DOCUMENT:
begin

To demonstrate what I’m talking about, I might hear a comment like: “I made a horrible mistake and I had an affair with my boss. It was a very short term affair and I told my husband about it the second I broke it off. I begged for his forgiveness. And I promised to do everything in my power to be the kind of wife who would one day make this up to him and to inspire his trust again. I believe that I have done that. For the last year, my entire mission in life was to be the kind of wife that my husband deserves. I left my job. The other man is entirely out of my life and I really want to put this behind us. Our marriage is relatively good, but I always feel like there is twinge of awkwardness and sadness between us now. It’s as if things might never be the same. I’m afraid that I’ve ruined things for good. Sometimes, when I look at my husband, I literally see a changed man. He’s not the confident and happy go lucky man that he used to be. It’s almost as if he occasionally has a haunted look in his eyes. He says that he forgives me and I can tell that he is really trying. But he still seems wounded and hurt. It hurts me to see him like this. When I see this look on my face, I almost find myself wanting to avoid him. It is like he is the walking wounded. Is this ever going to get better? Will he always be hurt by this for the rest of our lives?” (read the rest here)


----------



## MattMatt (May 19, 2012)

> He’s not the confident and happy go lucky man that he used to be.


Almost word-for-word what my wife said to me after her affair.


----------

end

WRITTEN PROBLEM 1:
Retype the affair excerpt between "## MattMatt (May" and "after her affair.", inclusive.
The records below are separate material, unrelated to the affair excerpt.

STORED DATA:

begin

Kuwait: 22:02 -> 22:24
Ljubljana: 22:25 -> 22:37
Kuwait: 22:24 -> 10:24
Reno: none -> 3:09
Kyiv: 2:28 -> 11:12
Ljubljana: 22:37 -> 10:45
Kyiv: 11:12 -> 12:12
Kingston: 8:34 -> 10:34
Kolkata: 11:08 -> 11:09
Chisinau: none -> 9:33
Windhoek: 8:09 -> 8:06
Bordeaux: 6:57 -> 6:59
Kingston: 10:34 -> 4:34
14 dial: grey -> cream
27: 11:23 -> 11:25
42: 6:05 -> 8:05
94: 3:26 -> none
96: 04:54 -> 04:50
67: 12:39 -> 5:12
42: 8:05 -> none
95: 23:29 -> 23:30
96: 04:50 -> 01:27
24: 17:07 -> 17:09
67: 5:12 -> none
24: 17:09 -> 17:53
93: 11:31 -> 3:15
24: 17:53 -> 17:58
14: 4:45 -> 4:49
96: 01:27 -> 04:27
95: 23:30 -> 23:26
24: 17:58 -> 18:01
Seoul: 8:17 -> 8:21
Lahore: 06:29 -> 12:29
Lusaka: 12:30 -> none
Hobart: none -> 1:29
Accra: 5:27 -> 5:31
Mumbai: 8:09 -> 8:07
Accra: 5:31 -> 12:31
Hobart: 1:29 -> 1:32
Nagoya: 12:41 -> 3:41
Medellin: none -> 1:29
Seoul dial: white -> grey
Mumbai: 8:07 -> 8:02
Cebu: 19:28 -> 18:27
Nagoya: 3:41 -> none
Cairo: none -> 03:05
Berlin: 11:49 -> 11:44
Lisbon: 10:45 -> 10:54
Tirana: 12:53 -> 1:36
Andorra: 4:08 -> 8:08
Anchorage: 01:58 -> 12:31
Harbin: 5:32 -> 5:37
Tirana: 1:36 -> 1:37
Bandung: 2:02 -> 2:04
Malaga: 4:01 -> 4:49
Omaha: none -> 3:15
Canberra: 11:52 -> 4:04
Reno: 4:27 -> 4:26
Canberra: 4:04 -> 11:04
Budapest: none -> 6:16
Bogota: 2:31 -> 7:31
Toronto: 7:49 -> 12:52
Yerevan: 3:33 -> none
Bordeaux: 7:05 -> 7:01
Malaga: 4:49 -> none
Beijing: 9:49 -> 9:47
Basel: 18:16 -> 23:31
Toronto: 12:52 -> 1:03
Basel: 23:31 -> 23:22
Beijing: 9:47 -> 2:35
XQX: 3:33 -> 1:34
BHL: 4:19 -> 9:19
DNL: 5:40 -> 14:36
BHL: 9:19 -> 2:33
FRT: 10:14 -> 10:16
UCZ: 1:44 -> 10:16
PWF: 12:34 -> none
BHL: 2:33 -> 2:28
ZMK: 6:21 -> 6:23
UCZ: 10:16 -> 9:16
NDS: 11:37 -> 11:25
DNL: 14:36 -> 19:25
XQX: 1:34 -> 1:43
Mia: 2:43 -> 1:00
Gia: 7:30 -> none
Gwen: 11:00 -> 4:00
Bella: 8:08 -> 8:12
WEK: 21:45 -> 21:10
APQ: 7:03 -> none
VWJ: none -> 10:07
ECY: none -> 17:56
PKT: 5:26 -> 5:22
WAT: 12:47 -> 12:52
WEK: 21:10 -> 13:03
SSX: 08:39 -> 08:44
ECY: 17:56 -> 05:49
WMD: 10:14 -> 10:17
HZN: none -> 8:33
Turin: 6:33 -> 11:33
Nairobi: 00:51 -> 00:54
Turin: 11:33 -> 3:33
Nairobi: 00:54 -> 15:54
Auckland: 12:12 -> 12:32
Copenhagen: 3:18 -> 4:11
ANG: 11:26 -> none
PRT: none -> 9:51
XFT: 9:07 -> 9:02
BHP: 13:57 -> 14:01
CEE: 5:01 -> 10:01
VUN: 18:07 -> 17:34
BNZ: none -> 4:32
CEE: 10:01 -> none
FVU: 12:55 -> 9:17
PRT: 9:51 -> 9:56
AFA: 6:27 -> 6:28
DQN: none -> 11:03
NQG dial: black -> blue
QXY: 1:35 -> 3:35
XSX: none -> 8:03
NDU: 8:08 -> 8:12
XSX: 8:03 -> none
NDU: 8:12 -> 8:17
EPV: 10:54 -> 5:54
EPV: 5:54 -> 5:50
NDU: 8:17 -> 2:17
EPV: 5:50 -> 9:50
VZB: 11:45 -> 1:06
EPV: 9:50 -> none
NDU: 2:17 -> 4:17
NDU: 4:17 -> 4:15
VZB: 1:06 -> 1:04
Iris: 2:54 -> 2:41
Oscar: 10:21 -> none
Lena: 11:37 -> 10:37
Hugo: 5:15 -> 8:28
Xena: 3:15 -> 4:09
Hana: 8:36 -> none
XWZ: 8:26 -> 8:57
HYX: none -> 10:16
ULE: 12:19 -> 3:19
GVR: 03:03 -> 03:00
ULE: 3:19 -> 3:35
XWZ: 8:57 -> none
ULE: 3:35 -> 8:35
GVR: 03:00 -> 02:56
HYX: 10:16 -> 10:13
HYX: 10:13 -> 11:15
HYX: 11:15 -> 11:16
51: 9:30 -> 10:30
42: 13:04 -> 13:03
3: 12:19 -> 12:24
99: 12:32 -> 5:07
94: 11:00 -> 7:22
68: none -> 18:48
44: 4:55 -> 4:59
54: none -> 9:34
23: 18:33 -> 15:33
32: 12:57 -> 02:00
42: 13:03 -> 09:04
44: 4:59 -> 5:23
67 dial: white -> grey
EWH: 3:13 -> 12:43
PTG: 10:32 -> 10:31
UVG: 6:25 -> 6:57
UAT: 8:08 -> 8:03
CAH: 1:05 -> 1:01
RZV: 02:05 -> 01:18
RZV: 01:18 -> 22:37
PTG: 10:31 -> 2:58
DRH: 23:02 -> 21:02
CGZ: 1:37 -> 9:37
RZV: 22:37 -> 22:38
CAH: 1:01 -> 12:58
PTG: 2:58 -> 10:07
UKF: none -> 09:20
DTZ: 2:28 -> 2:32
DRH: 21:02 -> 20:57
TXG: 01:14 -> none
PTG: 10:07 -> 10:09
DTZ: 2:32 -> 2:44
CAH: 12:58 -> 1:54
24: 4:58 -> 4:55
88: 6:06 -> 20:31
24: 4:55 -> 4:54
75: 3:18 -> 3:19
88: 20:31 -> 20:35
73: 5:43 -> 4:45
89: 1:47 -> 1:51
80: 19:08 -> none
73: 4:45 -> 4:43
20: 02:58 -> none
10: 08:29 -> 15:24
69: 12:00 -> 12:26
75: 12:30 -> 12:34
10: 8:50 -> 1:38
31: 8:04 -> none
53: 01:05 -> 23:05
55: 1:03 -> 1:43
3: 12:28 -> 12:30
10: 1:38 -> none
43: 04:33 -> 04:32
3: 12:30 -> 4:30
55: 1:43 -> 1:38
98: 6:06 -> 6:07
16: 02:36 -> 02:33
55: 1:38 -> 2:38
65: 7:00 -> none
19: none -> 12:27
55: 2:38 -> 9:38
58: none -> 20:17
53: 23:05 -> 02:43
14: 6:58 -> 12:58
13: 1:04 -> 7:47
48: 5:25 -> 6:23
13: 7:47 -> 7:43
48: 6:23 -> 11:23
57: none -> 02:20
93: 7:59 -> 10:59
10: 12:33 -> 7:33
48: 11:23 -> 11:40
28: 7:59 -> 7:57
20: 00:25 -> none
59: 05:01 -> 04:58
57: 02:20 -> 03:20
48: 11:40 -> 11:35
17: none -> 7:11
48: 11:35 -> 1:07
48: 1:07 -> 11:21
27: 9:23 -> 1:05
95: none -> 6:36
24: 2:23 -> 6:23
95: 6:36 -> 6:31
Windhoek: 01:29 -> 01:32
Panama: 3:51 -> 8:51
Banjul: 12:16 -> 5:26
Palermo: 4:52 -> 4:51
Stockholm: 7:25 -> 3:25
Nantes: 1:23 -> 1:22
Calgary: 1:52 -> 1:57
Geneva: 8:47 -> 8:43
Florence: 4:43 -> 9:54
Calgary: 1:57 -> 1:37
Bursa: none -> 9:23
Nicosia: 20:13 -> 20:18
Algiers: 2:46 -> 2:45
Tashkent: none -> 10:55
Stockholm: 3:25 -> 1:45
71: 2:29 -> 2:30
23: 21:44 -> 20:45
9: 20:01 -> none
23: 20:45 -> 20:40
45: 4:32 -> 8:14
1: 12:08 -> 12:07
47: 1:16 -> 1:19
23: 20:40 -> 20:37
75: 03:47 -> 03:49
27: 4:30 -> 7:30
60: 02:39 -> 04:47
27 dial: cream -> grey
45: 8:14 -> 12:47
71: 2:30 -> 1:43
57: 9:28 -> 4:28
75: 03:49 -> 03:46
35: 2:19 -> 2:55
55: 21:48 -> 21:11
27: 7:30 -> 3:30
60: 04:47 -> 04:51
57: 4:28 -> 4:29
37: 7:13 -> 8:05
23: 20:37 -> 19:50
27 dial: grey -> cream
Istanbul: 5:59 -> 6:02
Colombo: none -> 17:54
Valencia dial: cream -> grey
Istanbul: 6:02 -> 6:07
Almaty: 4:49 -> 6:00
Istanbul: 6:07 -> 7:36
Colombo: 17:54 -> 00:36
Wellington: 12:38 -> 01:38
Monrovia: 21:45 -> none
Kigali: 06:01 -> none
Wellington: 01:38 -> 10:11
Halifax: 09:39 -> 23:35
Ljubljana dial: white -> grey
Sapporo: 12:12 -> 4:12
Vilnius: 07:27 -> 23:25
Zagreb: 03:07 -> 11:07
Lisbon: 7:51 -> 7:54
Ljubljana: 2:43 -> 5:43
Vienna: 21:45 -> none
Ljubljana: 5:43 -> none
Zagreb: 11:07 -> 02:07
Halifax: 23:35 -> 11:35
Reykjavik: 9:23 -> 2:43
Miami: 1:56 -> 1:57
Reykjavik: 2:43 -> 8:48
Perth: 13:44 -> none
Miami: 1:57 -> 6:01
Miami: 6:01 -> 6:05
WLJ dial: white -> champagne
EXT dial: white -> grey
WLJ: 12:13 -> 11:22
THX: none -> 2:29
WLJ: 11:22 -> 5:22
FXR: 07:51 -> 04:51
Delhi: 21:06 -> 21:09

end

WRITTEN PROBLEM 2:
Please lay out the records as a numbered list, from their first line through the line holding "Harbin: 5:32 -> 5:37", inclusive, leaving out blank lines.

TASK RESPONSE 1:
## MattMatt (May 19, 2012)

> He’s not the confident and happy go lucky man that he used to be.


Almost word-for-word what my wife said to me after her affair.

TASK RESPONSE 2:
1. Kuwait: 22:02 -> 22:24
2. Ljubljana: 22:25 -> 22:37
3. Kuwait: 22:24 -> 10:24
4. Reno: none -> 3:09
5. Kyiv: 2:28 -> 11:12
6. Ljubljana: 22:37 -> 10:45
7. Kyiv: 11:12 -> 12:12
8. Kingston: 8:34 -> 10:34
9. Kolkata: 11:08 -> 11:09
10. Chisinau: none -> 9:33
11. Windhoek: 8:09 -> 8:06
12. Bordeaux: 6:57 -> 6:59
13. Kingston: 10:34 -> 4:34
14. 14 dial: grey -> cream
15. 27: 11:23 -> 11:25
16. 42: 6:05 -> 8:05
17. 94: 3:26 -> none
18. 96: 04:54 -> 04:50
19. 67: 12:39 -> 5:12
20. 42: 8:05 -> none
21. 95: 23:29 -> 23:30
22. 96: 04:50 -> 01:27
23. 24: 17:07 -> 17:09
24. 67: 5:12 -> none
25. 24: 17:09 -> 17:53
26. 93: 11:31 -> 3:15
27. 24: 17:53 -> 17:58
28. 14: 4:45 -> 4:49
29. 96: 01:27 -> 04:27
30. 95: 23:30 -> 23:26
31. 24: 17:58 -> 18:01
32. Seoul: 8:17 -> 8:21
33. Lahore: 06:29 -> 12:29
34. Lusaka: 12:30 -> none
35. Hobart: none -> 1:29
36. Accra: 5:27 -> 5:31
37. Mumbai: 8:09 -> 8:07
38. Accra: 5:31 -> 12:31
39. Hobart: 1:29 -> 1:32
40. Nagoya: 12:41 -> 3:41
41. Medellin: none -> 1:29
42. Seoul dial: white -> grey
43. Mumbai: 8:07 -> 8:02
44. Cebu: 19:28 -> 18:27
45. Nagoya: 3:41 -> none
46. Cairo: none -> 03:05
47. Berlin: 11:49 -> 11:44
48. Lisbon: 10:45 -> 10:54
49. Tirana: 12:53 -> 1:36
50. Andorra: 4:08 -> 8:08
51. Anchorage: 01:58 -> 12:31
52. Harbin: 5:32 -> 5:37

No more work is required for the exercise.